N, which has been linked to various cancers combined, the deregulation of the kinase activity of t over expression, as in the case of receptor and epidermal growth factor Hnlichen RTPKs. The effect of the transformation is to increased Cuscutin Bergenin Hte kinase activity t partly due to the forced dimerization, which then does not quantitatively or qualitatively different Due changed signaling cascades members, and ectopic expression of growth factors k Can to the development and maintenance of the neoplastic Ph Notyps . In particular, the expression of vascular factors was unexpected Ren endothelial growth factor and its four receptors are found on endothelial cells, play an r The major pathological situations in which neovascularization and increased Hten Gef Permeability t is concerned, such as tumor angiogenesis and lymphangiogenesis.
1.2. Selectivity of t and site targeting the discovery of therapeutic agents on the principle of kinase inhibitors is based, is not trivial.

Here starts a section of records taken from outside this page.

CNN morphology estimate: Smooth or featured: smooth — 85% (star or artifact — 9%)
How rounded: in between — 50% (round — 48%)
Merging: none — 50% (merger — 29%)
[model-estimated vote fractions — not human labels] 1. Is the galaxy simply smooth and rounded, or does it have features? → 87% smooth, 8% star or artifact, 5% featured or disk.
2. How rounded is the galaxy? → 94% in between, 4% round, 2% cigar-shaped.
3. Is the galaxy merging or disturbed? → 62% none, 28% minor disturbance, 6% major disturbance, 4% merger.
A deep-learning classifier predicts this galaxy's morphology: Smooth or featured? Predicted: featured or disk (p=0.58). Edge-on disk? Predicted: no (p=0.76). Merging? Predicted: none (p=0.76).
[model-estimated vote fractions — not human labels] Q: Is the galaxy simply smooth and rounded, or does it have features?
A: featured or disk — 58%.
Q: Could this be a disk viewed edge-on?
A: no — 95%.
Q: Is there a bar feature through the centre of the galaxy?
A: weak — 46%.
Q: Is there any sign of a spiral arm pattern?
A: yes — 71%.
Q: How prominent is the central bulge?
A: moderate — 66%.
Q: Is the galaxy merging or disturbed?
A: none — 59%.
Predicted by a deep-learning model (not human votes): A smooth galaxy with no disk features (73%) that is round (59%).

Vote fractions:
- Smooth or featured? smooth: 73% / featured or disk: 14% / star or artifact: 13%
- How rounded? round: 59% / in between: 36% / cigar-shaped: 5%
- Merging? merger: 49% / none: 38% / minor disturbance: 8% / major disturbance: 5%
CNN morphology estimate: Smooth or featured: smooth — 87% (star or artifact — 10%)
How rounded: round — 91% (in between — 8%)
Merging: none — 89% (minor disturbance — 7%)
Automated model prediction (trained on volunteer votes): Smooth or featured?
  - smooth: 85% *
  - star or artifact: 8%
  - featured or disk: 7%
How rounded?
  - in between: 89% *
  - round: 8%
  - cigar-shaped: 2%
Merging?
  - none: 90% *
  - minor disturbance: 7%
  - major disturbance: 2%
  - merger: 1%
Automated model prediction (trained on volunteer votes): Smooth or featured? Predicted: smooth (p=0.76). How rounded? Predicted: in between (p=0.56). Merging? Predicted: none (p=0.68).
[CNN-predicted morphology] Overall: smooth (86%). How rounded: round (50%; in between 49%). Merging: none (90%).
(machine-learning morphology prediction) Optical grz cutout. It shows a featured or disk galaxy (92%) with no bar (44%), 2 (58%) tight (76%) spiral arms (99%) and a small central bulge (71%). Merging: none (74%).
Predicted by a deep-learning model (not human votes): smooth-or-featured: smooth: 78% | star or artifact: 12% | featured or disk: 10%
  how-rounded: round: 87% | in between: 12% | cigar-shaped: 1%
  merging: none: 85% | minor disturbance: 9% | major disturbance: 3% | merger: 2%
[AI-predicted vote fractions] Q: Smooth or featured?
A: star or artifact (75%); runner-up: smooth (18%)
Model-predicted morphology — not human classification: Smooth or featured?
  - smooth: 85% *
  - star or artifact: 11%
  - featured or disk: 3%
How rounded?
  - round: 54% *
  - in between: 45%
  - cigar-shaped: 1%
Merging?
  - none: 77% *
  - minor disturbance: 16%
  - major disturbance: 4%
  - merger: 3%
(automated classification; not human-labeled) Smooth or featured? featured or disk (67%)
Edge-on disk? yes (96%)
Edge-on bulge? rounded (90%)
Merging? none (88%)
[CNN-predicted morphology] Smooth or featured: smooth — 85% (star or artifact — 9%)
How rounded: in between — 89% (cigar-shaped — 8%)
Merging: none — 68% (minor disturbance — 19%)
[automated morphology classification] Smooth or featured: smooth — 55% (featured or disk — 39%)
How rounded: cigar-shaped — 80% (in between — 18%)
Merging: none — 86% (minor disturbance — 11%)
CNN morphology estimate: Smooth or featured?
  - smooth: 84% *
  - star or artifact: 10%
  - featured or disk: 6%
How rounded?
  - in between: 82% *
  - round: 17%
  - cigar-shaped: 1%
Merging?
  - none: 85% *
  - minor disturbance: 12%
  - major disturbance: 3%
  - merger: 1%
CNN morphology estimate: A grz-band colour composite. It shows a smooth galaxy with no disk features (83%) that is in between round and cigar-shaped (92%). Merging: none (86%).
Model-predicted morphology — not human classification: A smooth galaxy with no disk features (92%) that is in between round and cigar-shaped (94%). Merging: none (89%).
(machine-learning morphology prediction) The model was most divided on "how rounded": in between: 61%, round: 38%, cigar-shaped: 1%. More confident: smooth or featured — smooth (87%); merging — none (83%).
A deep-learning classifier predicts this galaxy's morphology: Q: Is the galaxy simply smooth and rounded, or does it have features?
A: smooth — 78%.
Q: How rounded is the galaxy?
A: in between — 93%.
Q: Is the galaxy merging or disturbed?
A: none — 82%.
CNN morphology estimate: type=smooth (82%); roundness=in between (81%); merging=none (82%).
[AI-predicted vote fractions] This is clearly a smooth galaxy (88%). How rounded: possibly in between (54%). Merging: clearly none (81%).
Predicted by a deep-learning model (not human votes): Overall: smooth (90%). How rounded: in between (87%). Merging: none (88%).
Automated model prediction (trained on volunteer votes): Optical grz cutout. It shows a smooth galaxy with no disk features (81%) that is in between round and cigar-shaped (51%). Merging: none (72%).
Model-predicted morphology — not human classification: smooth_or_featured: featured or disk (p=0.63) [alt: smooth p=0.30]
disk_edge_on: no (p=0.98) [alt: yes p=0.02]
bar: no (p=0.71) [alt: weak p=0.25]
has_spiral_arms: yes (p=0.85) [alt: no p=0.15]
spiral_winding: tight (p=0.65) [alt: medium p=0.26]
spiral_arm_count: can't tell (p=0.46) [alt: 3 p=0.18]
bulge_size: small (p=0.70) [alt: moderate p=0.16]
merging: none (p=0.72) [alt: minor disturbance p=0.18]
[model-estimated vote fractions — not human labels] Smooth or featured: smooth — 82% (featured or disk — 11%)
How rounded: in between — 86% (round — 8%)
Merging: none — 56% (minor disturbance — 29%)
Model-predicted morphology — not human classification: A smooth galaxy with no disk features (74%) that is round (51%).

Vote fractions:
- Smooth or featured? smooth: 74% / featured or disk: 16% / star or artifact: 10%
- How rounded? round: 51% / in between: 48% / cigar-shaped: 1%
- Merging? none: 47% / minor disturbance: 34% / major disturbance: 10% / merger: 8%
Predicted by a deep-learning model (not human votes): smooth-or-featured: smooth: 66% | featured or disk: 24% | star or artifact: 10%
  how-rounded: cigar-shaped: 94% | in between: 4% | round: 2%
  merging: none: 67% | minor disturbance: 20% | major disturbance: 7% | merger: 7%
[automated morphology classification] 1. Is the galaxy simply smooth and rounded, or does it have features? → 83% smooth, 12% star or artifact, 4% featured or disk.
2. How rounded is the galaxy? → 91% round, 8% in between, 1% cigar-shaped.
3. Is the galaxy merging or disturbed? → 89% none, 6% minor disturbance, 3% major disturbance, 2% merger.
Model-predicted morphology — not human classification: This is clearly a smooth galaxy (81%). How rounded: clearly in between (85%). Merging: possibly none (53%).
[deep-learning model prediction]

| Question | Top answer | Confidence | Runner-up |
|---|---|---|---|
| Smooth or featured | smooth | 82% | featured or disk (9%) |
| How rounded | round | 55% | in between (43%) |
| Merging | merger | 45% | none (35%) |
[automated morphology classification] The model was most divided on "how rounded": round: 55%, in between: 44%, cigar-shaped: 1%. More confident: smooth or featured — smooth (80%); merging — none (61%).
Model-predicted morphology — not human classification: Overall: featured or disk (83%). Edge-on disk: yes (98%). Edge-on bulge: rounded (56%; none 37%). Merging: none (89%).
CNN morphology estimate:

Modulate the activity t of protein kinases by low molecular weight compounds, which was the st During the binding of ligand or substrate binding to the protein or very difficult. Although the approach Bisubstrate The potential for the rational design of potent and selective inhibitors, in practice no real progress in the processing of these peptides into cells was durchl Made permeable, peptidomimetic small molecules. Similarly, generate the appropriate approach to the non-competitive or allosteric inhibitors have failed.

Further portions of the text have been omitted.